Upward mobility is a big factor.

“This is really the first wave of black seniors who got established into the
middle class,” says William Frey, a demographer for the Brookings Institution
who has studied the large-scale return of blacks to the South that began in the
1990s. “This is the first wave of black baby boomers who are starting to get
into active adult age … who were able to benefit from civil rights legislation
and were able to get in to the middle class.”

Family connections are paramount for many black families, he says. That’s why
more blacks are returning to Southern states where they were born and still have
relatives. The potential for that migration to continue is huge. According to
Frey’s analysis, most blacks 55 and older who live in the West, Midwest and
Northeast were born in the South.

Joining the middle class usually means owning a home. This decade’s real
estate boom and astronomical rates of appreciation may have intensified black
homeowners’ desire and ability to move after retirement:

• In 1994, fewer than 43% of black households owned homes. Ten years later,
almost half did, according to Harvard University’s Joint Center for Housing
Studies. Some of the largest increases in black homeownership were among young
blacks. But blacks 55 and older are much more likely to own homes.

“That is their largest form of financial investment because, typically, they
didn’t get into stocks and mutual funds,” says Frank Hefner, economist at the
College of Charleston (S.C.). “If they bought a house in Detroit, even in a
nondescript neighborhood in the ’50s and ’60s, those houses appreciated, and
they’ll have a windfall. They can come back (home in the South) and all of a
sudden live in much better housing.”

• Some of the most dramatic housing price increases are in city neighborhoods
and suburbs that have large black populations.
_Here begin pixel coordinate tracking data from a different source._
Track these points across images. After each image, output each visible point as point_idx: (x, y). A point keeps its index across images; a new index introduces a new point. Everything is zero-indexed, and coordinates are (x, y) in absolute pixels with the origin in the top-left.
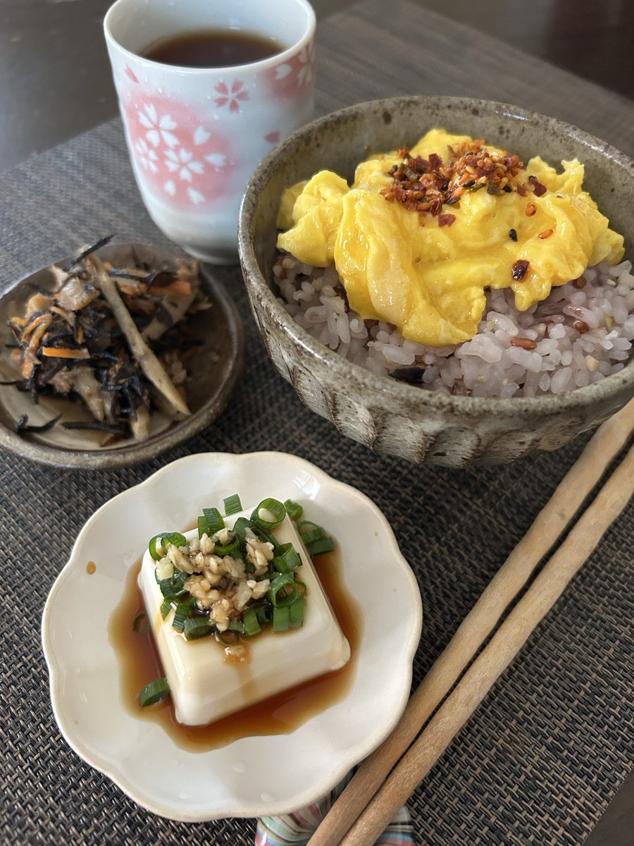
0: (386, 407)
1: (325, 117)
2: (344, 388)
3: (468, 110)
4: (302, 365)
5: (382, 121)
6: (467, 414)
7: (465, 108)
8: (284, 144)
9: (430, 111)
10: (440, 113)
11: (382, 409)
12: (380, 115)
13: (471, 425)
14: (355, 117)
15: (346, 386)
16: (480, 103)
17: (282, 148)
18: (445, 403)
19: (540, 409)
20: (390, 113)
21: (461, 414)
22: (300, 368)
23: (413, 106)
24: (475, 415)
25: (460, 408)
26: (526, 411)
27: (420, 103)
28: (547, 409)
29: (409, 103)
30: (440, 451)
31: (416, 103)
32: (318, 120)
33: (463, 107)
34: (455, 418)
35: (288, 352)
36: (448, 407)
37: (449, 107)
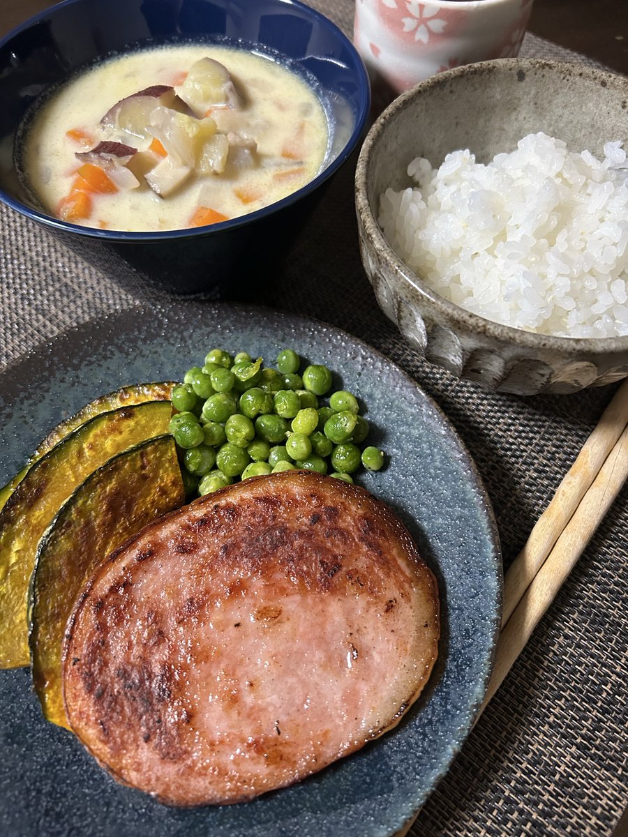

Gentrification of poor and
working-class neighborhoods such as Takoma Park, a neighborhood that straddles
the Washington-Maryland line, and Jamaica Plain in Boston can create a
substantial nest egg for retirees ready to cash out.

The demand for housing in or close to urban centers “is giving an exit
strategy to boomers who no longer need to be in the city,” says David
Drinkwater, president of Grand Gables Realty Group in Scituate, Mass., outside
Boston.

• In metropolitan areas of the Northeast and West, prices have soared. A
third-quarter report by the National Association of Realtors shows double-digit
price gains in 69 of 147 metropolitan areas studied. The median price of a
single-family home climbed almost 15% in a year to $215,900.

“A lot of us have reached an economic plateau in our lives,” Patricia Lewis
says. “Before, the best we could hope for is to retire on Social Security.”